▶ Problem:
Pick each line containing "Polresta" out of the records.

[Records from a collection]
------------
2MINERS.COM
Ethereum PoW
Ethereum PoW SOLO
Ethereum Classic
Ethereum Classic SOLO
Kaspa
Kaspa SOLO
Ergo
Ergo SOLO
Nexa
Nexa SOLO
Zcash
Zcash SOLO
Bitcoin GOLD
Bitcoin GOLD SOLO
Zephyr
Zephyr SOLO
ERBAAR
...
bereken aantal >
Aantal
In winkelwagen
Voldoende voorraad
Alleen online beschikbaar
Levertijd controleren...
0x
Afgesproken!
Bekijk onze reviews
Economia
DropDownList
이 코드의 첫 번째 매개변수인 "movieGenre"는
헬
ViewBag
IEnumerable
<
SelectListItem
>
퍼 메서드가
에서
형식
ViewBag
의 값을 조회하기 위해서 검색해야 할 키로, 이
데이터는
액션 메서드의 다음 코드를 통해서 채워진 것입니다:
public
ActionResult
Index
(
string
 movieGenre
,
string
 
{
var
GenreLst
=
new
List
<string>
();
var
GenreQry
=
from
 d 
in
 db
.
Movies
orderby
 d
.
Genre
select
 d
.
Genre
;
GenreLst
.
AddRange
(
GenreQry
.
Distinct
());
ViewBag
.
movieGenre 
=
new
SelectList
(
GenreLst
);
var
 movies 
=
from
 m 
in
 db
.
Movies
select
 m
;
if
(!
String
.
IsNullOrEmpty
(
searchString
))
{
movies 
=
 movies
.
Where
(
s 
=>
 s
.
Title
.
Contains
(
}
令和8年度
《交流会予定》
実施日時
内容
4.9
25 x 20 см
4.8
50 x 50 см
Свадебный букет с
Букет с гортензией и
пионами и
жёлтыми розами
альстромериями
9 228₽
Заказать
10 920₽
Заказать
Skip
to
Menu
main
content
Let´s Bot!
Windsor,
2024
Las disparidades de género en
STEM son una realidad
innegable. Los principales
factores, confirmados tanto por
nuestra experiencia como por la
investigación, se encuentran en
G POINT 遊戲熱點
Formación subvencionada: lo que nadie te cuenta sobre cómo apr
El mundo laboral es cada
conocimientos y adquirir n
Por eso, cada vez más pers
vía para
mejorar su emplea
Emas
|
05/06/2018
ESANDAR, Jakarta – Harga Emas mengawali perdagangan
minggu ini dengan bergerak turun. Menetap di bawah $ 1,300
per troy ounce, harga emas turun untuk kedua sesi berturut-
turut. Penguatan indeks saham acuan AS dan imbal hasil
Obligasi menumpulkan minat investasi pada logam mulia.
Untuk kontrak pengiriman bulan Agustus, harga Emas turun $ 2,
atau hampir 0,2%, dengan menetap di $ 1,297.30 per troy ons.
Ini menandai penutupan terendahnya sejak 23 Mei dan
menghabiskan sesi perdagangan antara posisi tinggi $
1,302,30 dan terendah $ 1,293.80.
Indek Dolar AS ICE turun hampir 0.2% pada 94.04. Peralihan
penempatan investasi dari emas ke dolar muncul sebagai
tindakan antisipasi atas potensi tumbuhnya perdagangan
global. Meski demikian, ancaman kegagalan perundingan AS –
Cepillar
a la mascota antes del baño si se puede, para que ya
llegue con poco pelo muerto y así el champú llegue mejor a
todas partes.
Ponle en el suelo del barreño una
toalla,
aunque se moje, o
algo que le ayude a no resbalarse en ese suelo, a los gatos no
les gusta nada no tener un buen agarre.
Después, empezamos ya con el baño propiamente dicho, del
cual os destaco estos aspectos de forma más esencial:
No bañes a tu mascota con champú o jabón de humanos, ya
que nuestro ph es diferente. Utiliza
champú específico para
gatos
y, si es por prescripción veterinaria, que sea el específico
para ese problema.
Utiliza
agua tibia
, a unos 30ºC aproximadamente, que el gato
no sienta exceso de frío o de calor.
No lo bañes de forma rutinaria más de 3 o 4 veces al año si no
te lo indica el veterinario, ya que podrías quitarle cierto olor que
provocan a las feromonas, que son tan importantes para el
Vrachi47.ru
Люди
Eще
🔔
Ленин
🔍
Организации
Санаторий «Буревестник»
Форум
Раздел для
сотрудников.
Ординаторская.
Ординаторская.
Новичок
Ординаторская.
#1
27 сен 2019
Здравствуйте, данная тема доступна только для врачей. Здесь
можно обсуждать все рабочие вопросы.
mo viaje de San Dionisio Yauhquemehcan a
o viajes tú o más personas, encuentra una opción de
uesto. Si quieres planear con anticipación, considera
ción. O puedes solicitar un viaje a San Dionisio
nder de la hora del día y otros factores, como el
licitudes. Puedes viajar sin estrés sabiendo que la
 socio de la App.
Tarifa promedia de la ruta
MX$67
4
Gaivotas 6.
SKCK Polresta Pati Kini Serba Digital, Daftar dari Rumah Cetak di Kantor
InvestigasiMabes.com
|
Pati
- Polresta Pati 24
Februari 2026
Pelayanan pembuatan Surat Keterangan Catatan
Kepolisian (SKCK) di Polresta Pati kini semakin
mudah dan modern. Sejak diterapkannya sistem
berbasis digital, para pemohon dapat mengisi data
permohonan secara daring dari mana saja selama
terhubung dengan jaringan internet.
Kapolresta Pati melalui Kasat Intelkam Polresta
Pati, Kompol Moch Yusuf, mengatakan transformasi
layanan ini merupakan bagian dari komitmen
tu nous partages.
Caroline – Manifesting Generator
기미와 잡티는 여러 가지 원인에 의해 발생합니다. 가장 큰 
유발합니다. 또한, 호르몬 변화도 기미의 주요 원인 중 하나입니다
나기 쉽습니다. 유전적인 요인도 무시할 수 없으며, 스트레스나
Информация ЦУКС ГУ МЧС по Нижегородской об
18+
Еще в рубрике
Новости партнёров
------------
▶ Result:
SKCK Polresta Pati Kini Serba Digital, Daftar dari Rumah Cetak di Kantor
- Polresta Pati 24
Kepolisian (SKCK) di Polresta Pati kini semakin
Kapolresta Pati melalui Kasat Intelkam Polresta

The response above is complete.